F ice be heated above 32° Fahrenheit, its molecules lose their cohesion, and move freely round one another--the ice is turned into water. Heat water above 212° Fahrenheit, and the molecules exhibit a violent mutual repulsion, and, like dormant bees revived by spring sunshine, separate and dart to and fro. If confined in an air-tight vessel, the molecules have their flights curtailed, and beat more and more violently against their prison walls, so that every square inch of the vessel is subjected to a rising pressure. We may compare the action of the steam molecules to that of bullets fired from a machine-gun at a plate mounted on a spring. The faster the bullets came, the greater would be the continuous compression of the spring.

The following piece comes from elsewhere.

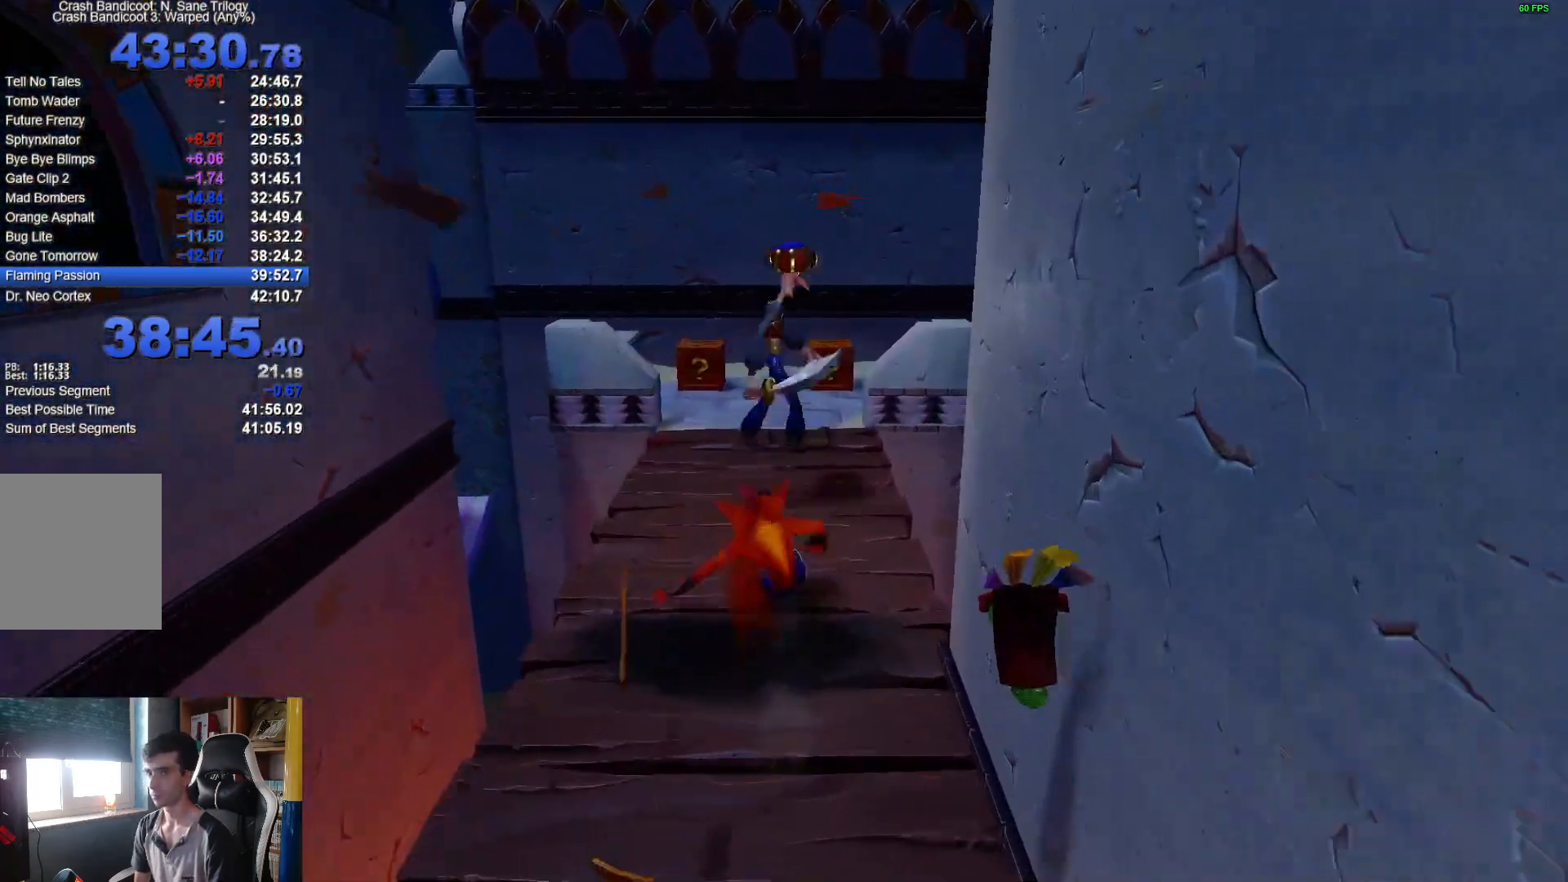
{"buttons": [], "left_stick": "up", "right_stick": "center", "events": [[133, "X", "up"]]}
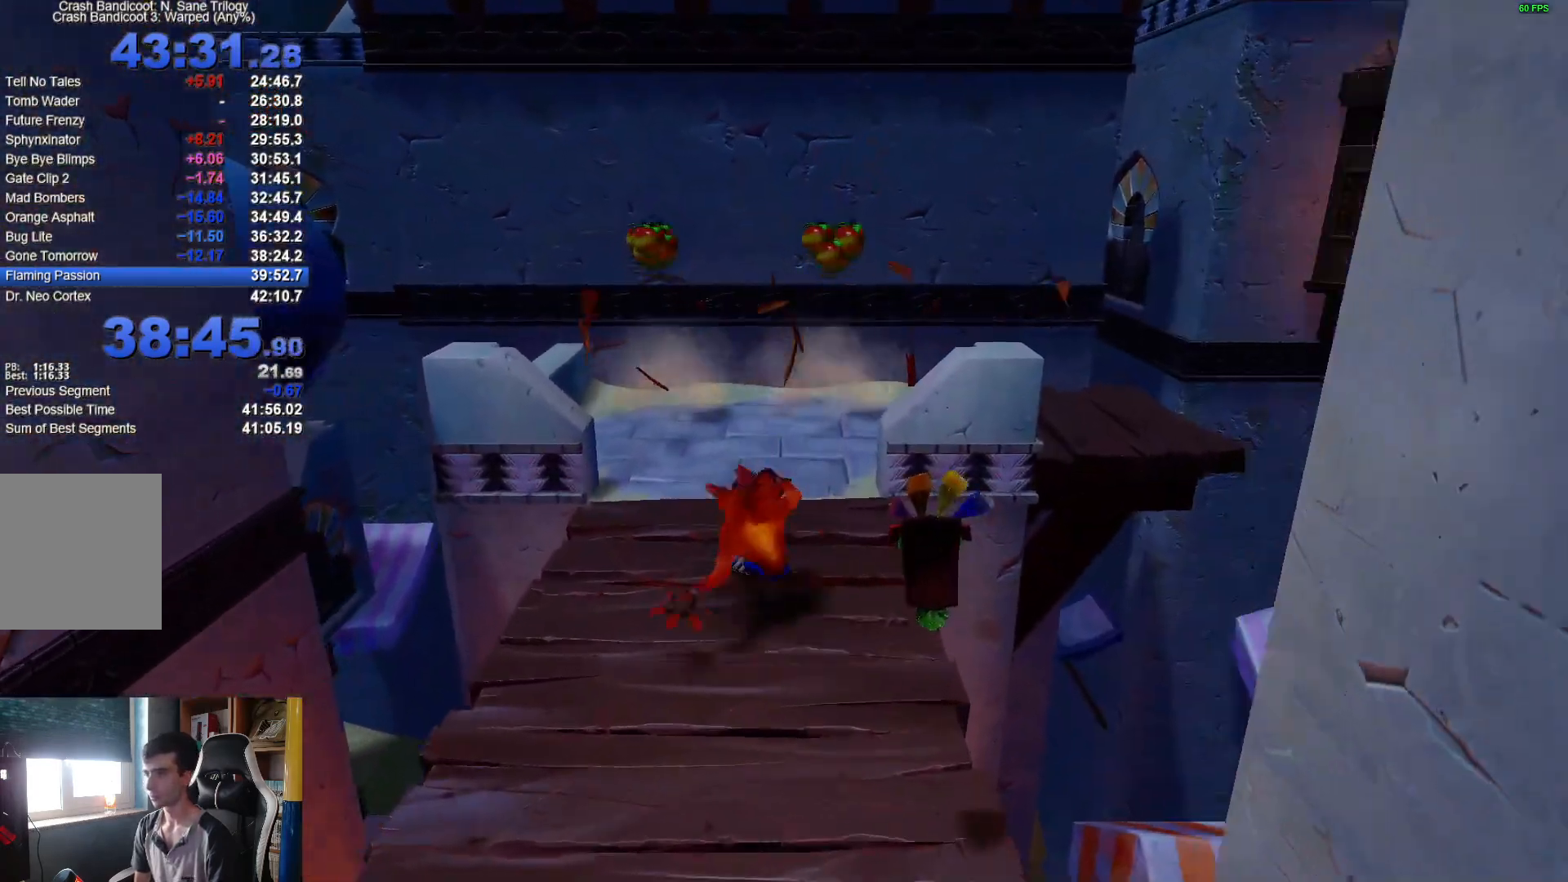
{"buttons": ["A", "X"], "left_stick": "up-right", "right_stick": "center", "events": [[150, "left_stick", "up-right"], [200, "X", "down"], [250, "A", "down"]]}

THE MECHANICAL ENERGY OF STEAM:-
If steam is let into one end of a cylinder behind an air-tight but freely-moving piston, it will bombard the walls of the cylinder and the piston; and if the united push of the molecules on the one side of the latter is greater than the resistance on the other side opposing its motion, the piston must move. Having thus partly got their liberty, the molecules become less active, and do not rush about so vigorously. The pressure on the piston decreases as it moves. But if the piston were driven back to its original position against the force of the steam, the molecular activity--that is, pressure--would be restored. We are here assuming that no heat has passed through the cylinder or piston and been radiated into the air; for any loss of heat means loss of energy, since heat is energy.
THE BOILER:-
The combustion of fuel in a furnace causes the walls of the furnace to become hot, which means that the molecules of the substance forming the walls are thrown into violent agitation. If the walls are what are called "good conductors" of heat, they will transmit the agitation through them to any surrounding substance. In the case of the ordinary house stove this is the air, which itself is agitated, or grows warm. A steam-boiler has the furnace walls surrounded by water, and its function is to transmit molecular movement (heat, or energy) through the furnace plates to the water until the point is reached when steam generates. At atmospheric pressure--that is, if not confined in any way--steam would fill 1,610 times the space which its molecules occupied in their watery formation. If we seal up the boiler so that no escape is possible for the steam molecules, their motion becomes more and more rapid, and pressure is developed by their beating on the walls of the boiler. There is theoretically no limit to which the pressure may be raised, provided that sufficient fuel-combustion energy is transmitted to the vaporizing water.